Qu’est-ce qui impacte ? Astuce mnémotechnique avec BATI : Bâtiments / infrastructures, Agriculture / alimentation, Transports et Industrie. Côté tourisme, 11% de gaz à effets de serre (GES) pour le secteur dont 77% concernent les transports et 53% rien que pour l’aérien (source : ADEME). A cela, 20% de GES pour les prestations (logement, repas et achat) dont 7% pour l’hébergement. Alors on fait quoi ? Sobriété + efficacité énergétique + intensité carbone, le fameux « moins mais mieux ». Ça passe donc par refuser certaines destinations lointaines accessibles facilement en low-cost et on boycotte les aménagements touristiques aberrants comme cette pépite trouvée récemment : une piste de ski artificielle.
Le bullshit de la neutralité carbone
Thomas parle beaucoup des conséquences climatiques de nos transports et tape sur l’aérien. Pour lui, il faut engager une politique ambitieuse de décarbonation et diminuer drastiquement le trafic aérien. Comme certains le proposent, pourquoi ne pas mettre de quotas dans l’usage de transport aérien ?
Autre règlement de compte, avec les aéroports cette fois-ci sur leur discours de neutralité. D’ailleurs, « un aéroport neutre en carbone c’est comme une kalashnikov de commerce équitable“ (Stefan C. Aykut, auteur de « Gouverner le climat »). Notre Bon Pote dénonce le greenwashing des aéroports en questionnant sur l’organisme certificateur agréé (ou pas), les méthodes de calcul et accès à la data (indicateurs SMART, vraiment ?), sur les périmètres pris en compte dans l’empreinte (il semblerait que les aéroports ne tiennent pas compte des émissions du trafic aérien dans leur bilan carbone… Euh on rit ou on pleure ?) et sur le débat de la compensation (différence à faire entre zéro émission et net zéro – c’est-à-dire l’équilibre entre émissions des GES liées aux activités humaines et retrait des émissions de l’atmosphère). Et il garde dans son discours le coût social de l’aérien, quand on sait que plus d’un français sur trois ne part pas en vacances (source : UNAT).
A côté de ça, il a écrit son plaidoyer pour la bicyclette en cassant les idées reçues sur l’usage du vélo en valorisant les opportunités de création d’emploi, l’inclusion tarifaire (ça restera toujours moins cher qu’une bagnole), la limite d’usage des sols pour lutter contre l’artificialisation ou encore les effets bénéfiques pour la santé.

* _TÂCHES À FAIRE_
[1] Répondez aux questions suivantes sur le texte consacré au tourisme et au climat :
(a) Quels secteurs désigne l'astuce mnémotechnique BATI ?
(b) Qui est l'auteur de « Gouverner le climat » ?
(c) D'après l'UNAT, quelle proportion des Français ne part pas en vacances ?
[2] Recopiez le passage du texte consacré au tourisme et au climat qui commence par « A côté de ça, il » et se termine par « pour la santé. ».
[3] Rédigez la suite du texte consacré au tourisme et au climat, s'il vous plaît.

* _LISTE DES ENREGISTREMENTS_
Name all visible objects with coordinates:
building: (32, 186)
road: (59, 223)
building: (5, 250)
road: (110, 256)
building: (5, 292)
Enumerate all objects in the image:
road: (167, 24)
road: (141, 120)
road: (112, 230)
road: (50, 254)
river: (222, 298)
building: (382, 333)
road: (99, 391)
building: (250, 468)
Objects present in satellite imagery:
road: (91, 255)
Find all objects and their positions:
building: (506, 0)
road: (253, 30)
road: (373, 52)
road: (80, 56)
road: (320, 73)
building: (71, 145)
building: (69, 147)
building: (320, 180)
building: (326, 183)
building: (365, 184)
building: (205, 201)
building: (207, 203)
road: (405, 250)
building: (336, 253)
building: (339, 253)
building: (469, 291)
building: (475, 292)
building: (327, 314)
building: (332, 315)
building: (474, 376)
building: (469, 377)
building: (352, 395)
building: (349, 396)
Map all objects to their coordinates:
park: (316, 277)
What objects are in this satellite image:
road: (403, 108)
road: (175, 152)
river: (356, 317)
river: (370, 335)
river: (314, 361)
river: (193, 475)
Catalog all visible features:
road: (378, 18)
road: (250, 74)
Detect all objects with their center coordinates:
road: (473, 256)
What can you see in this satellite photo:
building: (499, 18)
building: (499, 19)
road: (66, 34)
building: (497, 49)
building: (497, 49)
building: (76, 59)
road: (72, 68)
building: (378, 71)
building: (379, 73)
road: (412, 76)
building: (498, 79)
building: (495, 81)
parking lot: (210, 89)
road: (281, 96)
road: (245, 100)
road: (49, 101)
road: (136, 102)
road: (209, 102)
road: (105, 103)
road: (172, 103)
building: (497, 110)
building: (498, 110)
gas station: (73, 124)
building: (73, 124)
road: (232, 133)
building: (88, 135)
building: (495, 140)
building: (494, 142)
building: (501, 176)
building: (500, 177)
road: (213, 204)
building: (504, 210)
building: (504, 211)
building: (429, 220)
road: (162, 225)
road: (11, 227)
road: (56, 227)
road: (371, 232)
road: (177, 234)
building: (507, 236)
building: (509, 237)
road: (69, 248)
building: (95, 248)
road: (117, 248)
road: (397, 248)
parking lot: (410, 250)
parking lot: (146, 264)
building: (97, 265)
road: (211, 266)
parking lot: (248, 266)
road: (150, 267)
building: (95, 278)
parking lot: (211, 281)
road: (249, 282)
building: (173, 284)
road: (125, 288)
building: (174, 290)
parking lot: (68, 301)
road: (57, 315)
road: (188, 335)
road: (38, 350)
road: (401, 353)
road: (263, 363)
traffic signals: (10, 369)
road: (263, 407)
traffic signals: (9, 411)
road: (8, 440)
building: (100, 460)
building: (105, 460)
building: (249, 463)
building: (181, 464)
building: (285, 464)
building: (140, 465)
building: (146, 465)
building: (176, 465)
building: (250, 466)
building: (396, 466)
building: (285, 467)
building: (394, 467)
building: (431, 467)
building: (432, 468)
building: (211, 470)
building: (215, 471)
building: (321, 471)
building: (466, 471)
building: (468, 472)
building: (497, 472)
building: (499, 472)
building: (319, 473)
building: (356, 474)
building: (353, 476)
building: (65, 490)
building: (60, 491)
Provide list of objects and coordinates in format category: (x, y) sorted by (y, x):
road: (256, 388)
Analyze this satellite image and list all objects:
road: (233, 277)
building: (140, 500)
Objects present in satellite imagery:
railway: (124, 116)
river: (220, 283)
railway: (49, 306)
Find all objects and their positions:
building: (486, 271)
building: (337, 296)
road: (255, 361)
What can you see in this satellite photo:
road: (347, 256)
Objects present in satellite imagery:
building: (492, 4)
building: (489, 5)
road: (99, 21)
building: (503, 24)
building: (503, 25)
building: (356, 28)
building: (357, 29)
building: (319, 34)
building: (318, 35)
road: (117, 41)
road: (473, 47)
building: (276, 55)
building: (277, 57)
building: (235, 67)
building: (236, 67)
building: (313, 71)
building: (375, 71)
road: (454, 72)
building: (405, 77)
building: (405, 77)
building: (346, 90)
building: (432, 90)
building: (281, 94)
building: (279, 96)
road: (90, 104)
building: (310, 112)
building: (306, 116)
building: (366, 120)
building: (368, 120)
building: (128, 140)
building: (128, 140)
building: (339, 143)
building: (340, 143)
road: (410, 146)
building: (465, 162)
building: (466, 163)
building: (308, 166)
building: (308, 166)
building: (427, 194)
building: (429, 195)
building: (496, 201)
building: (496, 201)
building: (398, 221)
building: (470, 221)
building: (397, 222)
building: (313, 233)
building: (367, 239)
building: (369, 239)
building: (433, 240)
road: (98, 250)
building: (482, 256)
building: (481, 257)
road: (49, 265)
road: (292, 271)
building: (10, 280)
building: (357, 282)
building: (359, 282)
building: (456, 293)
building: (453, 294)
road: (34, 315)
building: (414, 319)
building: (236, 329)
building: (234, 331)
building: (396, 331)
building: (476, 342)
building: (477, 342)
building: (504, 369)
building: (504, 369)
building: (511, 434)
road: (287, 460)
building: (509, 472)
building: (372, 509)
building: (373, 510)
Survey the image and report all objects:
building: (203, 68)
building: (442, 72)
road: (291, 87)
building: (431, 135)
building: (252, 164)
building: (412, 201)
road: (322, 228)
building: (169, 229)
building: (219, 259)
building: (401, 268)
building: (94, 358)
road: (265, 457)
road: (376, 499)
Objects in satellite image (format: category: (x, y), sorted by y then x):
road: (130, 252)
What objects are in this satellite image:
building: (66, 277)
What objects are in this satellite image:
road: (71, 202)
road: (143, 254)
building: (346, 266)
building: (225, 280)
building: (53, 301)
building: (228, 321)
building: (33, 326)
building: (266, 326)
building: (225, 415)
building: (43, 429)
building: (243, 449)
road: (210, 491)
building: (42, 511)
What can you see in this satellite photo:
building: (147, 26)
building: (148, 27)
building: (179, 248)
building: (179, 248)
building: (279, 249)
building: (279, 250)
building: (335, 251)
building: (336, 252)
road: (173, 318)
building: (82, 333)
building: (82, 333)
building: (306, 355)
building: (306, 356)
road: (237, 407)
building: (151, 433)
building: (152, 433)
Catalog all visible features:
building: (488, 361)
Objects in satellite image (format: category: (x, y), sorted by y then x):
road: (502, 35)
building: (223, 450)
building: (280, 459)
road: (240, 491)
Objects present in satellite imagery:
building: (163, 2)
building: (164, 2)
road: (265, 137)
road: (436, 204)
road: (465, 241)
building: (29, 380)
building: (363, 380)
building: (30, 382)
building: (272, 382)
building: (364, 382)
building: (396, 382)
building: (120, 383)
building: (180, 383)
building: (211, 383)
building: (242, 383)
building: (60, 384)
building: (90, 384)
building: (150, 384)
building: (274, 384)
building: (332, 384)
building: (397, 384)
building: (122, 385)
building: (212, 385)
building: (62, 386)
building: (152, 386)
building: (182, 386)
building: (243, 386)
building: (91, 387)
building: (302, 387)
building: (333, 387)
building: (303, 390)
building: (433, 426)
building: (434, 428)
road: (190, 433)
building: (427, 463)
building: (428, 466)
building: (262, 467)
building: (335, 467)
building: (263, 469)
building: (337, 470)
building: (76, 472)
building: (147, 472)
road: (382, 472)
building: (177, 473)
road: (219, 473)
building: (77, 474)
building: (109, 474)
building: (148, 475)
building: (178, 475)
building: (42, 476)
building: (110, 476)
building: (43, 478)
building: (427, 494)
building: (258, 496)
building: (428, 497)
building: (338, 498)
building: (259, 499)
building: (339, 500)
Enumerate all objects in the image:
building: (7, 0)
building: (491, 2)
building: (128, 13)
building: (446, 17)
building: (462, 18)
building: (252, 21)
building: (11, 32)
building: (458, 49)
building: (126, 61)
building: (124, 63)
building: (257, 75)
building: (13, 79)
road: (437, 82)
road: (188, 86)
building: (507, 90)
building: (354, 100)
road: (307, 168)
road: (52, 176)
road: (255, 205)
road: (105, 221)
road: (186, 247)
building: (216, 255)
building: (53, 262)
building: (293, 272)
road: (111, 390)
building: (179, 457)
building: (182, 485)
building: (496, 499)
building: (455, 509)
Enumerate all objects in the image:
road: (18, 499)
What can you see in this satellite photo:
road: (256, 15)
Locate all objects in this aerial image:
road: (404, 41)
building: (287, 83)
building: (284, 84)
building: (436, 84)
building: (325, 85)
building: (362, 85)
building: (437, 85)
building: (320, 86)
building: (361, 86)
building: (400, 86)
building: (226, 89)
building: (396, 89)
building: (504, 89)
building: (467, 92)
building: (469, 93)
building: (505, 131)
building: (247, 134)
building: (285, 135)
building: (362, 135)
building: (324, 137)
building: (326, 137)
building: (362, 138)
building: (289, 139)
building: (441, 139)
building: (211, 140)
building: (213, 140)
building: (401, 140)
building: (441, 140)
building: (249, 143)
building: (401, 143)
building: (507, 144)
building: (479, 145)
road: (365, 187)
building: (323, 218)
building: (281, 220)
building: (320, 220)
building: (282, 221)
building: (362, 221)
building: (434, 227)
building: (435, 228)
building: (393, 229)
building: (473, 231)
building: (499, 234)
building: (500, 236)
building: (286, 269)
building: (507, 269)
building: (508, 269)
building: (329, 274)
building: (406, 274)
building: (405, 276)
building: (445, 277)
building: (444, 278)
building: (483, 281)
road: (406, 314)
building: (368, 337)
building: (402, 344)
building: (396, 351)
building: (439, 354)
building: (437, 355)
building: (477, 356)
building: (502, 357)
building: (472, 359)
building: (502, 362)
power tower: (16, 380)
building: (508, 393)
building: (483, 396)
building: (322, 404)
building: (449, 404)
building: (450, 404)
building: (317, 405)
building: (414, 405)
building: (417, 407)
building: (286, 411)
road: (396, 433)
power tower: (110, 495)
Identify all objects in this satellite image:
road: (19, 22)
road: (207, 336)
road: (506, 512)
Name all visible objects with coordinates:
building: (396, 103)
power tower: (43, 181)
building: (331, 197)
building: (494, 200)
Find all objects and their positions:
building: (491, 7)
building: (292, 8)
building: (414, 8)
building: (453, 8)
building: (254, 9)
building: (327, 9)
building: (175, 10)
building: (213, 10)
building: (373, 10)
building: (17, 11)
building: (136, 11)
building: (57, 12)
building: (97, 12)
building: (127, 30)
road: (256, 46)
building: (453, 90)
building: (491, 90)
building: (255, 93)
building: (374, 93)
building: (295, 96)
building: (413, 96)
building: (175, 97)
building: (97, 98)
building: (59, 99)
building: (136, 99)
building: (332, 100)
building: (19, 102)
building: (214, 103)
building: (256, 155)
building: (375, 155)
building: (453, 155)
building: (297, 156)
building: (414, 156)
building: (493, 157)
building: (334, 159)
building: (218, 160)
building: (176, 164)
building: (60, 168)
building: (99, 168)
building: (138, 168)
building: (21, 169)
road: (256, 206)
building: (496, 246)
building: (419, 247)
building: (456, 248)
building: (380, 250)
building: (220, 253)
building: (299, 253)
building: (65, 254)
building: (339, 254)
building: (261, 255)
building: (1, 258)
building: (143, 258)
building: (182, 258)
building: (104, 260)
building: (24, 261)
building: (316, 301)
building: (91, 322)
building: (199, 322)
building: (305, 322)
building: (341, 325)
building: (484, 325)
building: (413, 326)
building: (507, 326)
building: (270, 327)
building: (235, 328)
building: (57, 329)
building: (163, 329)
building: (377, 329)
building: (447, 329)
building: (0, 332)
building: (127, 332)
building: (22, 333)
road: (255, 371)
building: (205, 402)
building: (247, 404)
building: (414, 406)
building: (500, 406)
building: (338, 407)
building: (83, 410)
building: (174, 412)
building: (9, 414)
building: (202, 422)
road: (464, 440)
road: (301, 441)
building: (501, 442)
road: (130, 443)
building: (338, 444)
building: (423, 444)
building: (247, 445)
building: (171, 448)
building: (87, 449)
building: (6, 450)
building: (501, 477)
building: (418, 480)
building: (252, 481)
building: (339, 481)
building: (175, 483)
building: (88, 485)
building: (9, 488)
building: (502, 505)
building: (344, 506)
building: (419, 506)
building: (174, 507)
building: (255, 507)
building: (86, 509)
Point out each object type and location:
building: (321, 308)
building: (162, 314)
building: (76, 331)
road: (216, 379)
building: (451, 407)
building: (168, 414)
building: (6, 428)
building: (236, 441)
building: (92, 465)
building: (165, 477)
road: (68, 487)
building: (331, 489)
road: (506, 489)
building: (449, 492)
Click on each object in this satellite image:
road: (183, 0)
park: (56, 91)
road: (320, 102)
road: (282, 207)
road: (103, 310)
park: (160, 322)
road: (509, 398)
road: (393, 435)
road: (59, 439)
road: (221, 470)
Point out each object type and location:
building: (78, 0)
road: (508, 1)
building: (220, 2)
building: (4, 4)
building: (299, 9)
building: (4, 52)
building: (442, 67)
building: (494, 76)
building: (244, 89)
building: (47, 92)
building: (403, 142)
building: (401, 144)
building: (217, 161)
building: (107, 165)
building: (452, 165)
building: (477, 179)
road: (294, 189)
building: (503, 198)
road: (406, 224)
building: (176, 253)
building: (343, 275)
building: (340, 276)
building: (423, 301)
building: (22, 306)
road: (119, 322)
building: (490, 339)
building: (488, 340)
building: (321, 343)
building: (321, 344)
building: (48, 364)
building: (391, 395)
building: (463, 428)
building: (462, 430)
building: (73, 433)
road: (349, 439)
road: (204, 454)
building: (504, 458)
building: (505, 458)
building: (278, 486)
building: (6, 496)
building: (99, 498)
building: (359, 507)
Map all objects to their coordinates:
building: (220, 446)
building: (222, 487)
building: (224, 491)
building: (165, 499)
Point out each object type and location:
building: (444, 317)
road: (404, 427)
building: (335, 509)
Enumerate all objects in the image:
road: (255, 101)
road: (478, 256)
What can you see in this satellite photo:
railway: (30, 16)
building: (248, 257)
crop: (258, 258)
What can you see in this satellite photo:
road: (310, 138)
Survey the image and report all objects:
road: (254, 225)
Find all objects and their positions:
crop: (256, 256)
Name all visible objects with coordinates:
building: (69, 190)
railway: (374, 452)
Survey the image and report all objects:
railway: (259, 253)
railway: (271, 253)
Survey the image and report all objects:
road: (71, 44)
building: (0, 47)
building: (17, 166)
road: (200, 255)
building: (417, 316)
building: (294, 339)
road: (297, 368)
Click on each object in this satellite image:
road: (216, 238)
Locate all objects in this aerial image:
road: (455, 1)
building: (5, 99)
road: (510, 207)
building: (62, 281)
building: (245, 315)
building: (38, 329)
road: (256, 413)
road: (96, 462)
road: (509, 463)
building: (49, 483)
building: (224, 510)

* _RÉPONSES PAR TÂCHE_
[1]
(a) Bâtiments / infrastructures, Agriculture / alimentation, Transports et Industrie.
(b) Stefan C. Aykut.
(c) Plus d'un Français sur trois.

[2]
A côté de ça, il a écrit son plaidoyer pour la bicyclette en cassant les idées reçues sur l’usage du vélo en valorisant les opportunités de création d’emploi, l’inclusion tarifaire (ça restera toujours moins cher qu’une bagnole), la limite d’usage des sols pour lutter contre l’artificialisation ou encore les effets bénéfiques pour la santé.

[3]
Influenceur.euse.s : tou.te.s (ir)responsables ?
Bon Pote m’avait inspiré une chronique « coup de gueule » en janvier dernier quand j’avais appris la réouverture de Maya Bay du film La Plage. Est-ce cool de prendre l’avion pour un court voyage au vue de l’impact environnemental du séjour ? Déjà, mesurons l’empreinte carbone de notre vol, sur du long courrier, on atteint vite les 4 tonnes d’équivalent CO2 alors que les experts préconisent de tendre vers les 2 tonnes par personne et par an, pour reprendre la stratégie nationale bas carbone (la fameuse SNBC), on comprend vite que les vols aériens flinguent notre empreinte globale (trier vos déchets et pisser sous la douche ne suffiront donc pas).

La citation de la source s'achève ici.